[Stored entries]
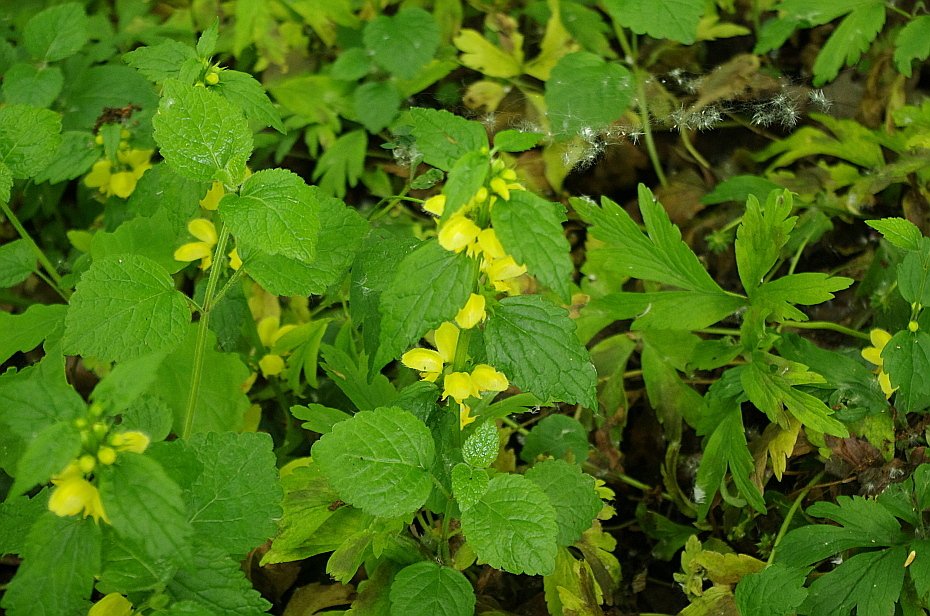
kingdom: Plantae
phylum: Tracheophyta
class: Magnoliopsida
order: Lamiales
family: Lamiaceae
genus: Lamium
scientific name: Lamium galeobdolon
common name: Yellow archangel
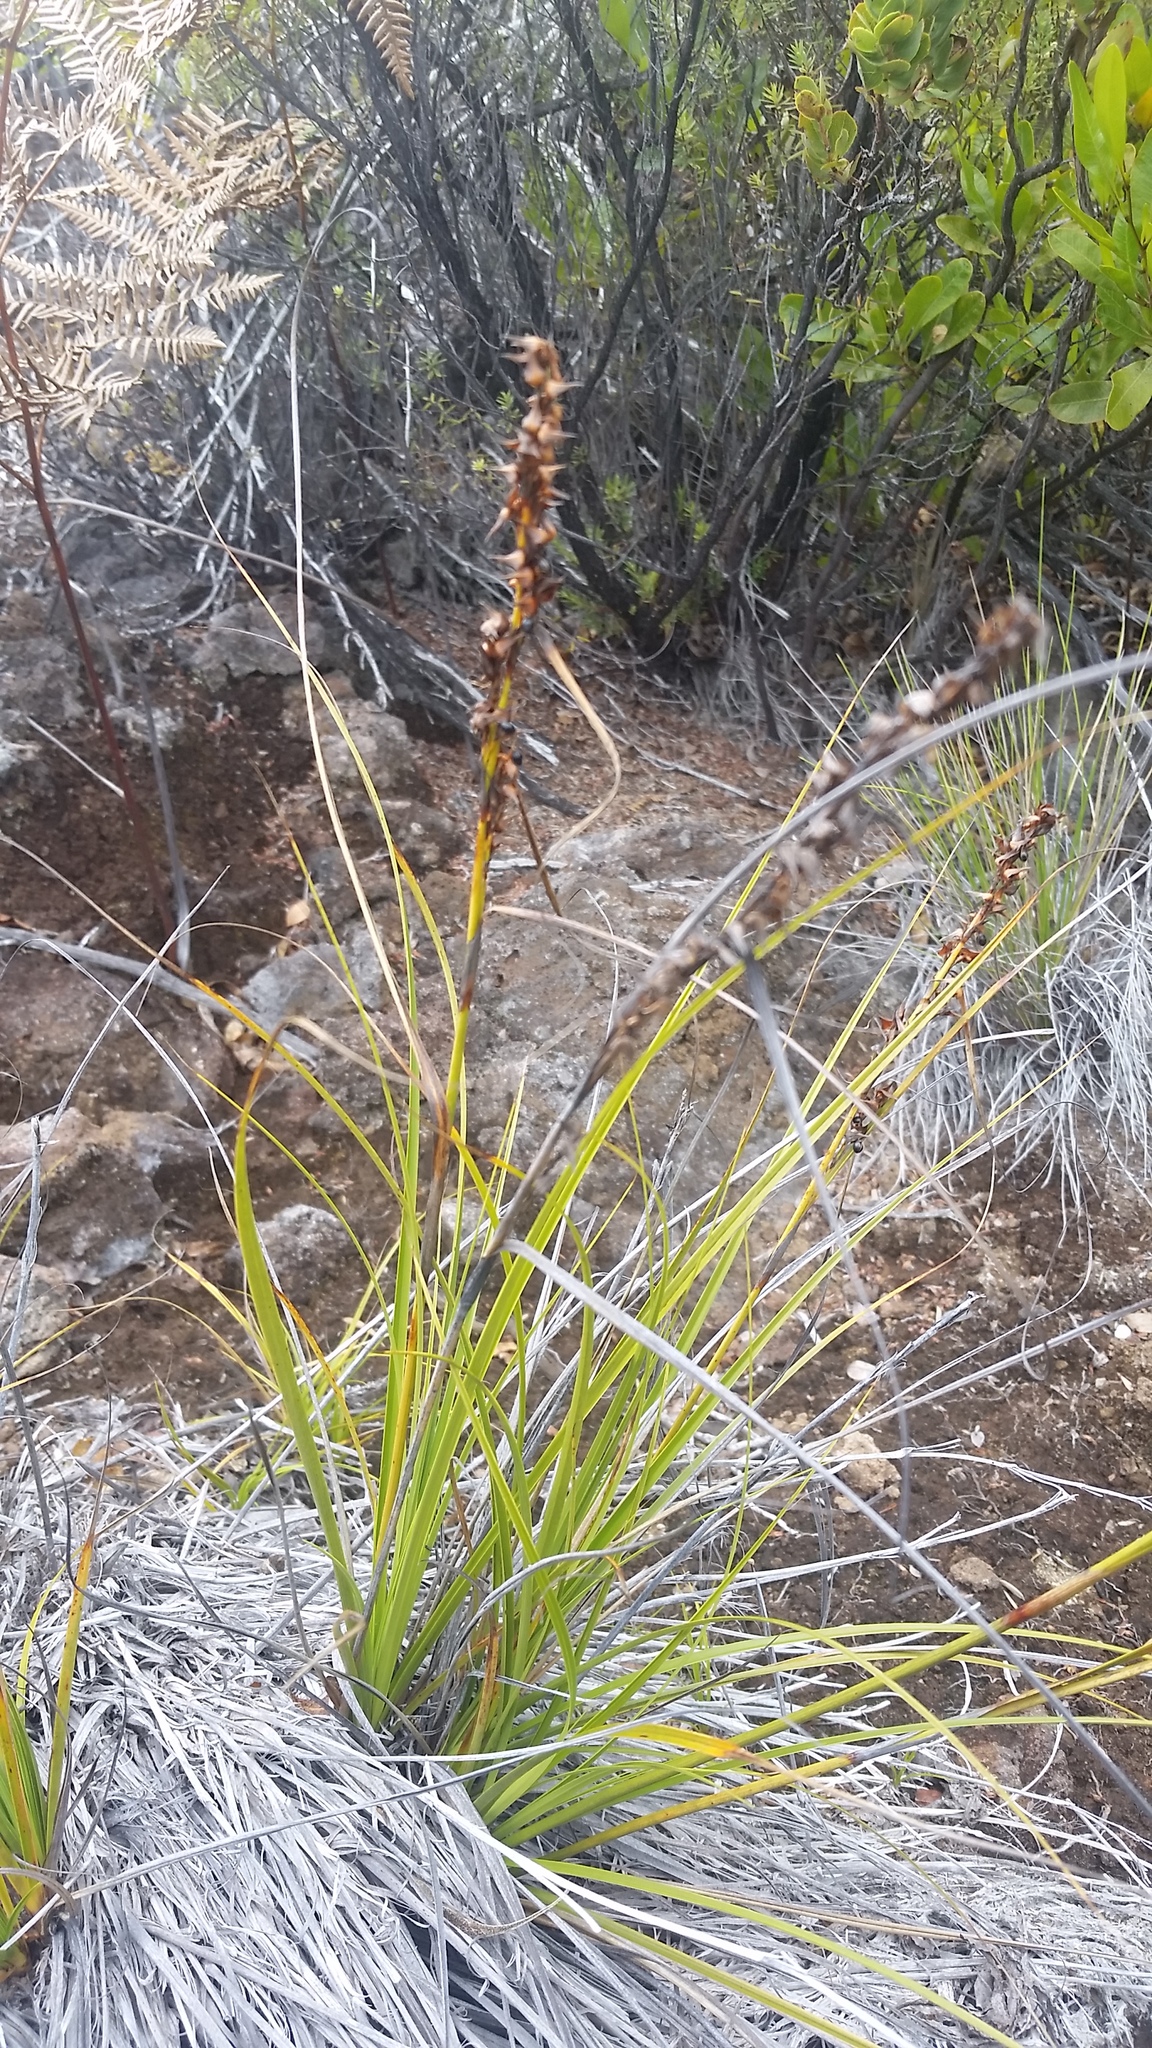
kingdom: Plantae
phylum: Tracheophyta
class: Liliopsida
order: Poales
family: Cyperaceae
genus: Morelotia
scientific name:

**TASK:**
From the records above, copy each line that contains the word "name".

**ANSWER TO THIS PROBLEM:**
scientific name: Lamium galeobdolon
common name: Yellow archangel
scientific name:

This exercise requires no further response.